How Membership Programs Build Value for Retailers and their Customers

Unlock the power of membership-based programs for your dental practice

Professors from Harvard and Columbia Business Schools recently conducted a study to evaluate the power of membership-based retailers. They found that:

  •  While many consumers equate membership plans with savings, the plans actually encourage consumers to spend more on a particular product or service, including health and wellness services like dentistry.
  • Membership fees unlock consumer spending because customers perceive added value in “members only” stores, so they actually buy more. In the case of a dental practice, this means additional revenue from increased case acceptance – and a decrease in collections and overhead.
  • While consumers expect lower prices in membership-based stores, they also consider these retailers more exclusive, so the perceived value of products and services doesn’t decrease like they might at a 99¢ Store. This is why manufacturers allow Costco to sell their brand-name items at discounted prices.
  • Membership-based retailers also make a higher per-customer profit by bundling products and services together. Having patients prepay for bundled services will not only increase predictable revenue and improve collections, it also strongly incentivizes patients to be more agreeable to your treatment recommendations and suggested recall intervals.

Customers want value — and in return, they are rewarding stores like Costco with unprecedented levels of customer loyalty.

So what can we learn from the Harvard case study?

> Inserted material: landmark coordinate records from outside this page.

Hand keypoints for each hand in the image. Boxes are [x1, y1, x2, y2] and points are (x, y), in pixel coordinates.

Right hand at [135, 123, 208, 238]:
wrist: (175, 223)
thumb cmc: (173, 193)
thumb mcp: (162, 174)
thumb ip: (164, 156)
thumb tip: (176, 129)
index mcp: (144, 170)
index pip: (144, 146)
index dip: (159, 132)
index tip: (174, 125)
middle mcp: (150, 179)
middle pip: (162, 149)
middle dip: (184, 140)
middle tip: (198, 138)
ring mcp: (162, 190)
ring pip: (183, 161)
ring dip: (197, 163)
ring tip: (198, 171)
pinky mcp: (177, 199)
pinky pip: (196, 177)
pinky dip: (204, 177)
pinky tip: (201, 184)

  • Membership fees signal exclusive, members-only discounts in the eyes of consumers
  • Membership fees actually increase consumer spending and overall store profitability
  • Healthcare plan fees allow for a higher product/service quality offered at a lower cost
  • Membership-based warehouse clubs are estimated to be a $120 billion industry

Traditional Retailers vs. Members-Only Clubs

Retailers know that customers see value in brand names, and that offering popular merchandise at fair prices is a sure way to increase sales. In fact, studies have shown that shoppers often buy things because of the perceived potential loss if they don’t take advantage of a sale price. And members-only stores know that their membership fees suggest that the process of shopping at their store holds value in and of itself. People are paying for the privilege of shopping there. They’re paying for the ability to purchase at the store – to pay Costco and Sam’s Club even more money!

Unsurprisingly, traditional retailers once scoffed at the members-only warehouse business model. Who, they asked, would pay a fee to shop somewhere? Several decades and billions of dollars in revenue later, Costco and Sam’s Club have reinvented how people shop for household goods and services.

“Retailing isn’t rocket science. Costco has figured out the big, simple things and executed them with total fanaticism,” according to Charles Munger, a Costco director for the past 10 years.

If there was any doubt to the accuracy of Mr. Munger’s words, the Harvard Study should put it quickly to rest. The study clearly examines this fee-savings link and teaches us what these pioneering retailers realized about buyer behavior: Paying members buy larger quantities and spend more because they experience a level of exclusivity and value far beyond what they actually receive for their annual membership fee.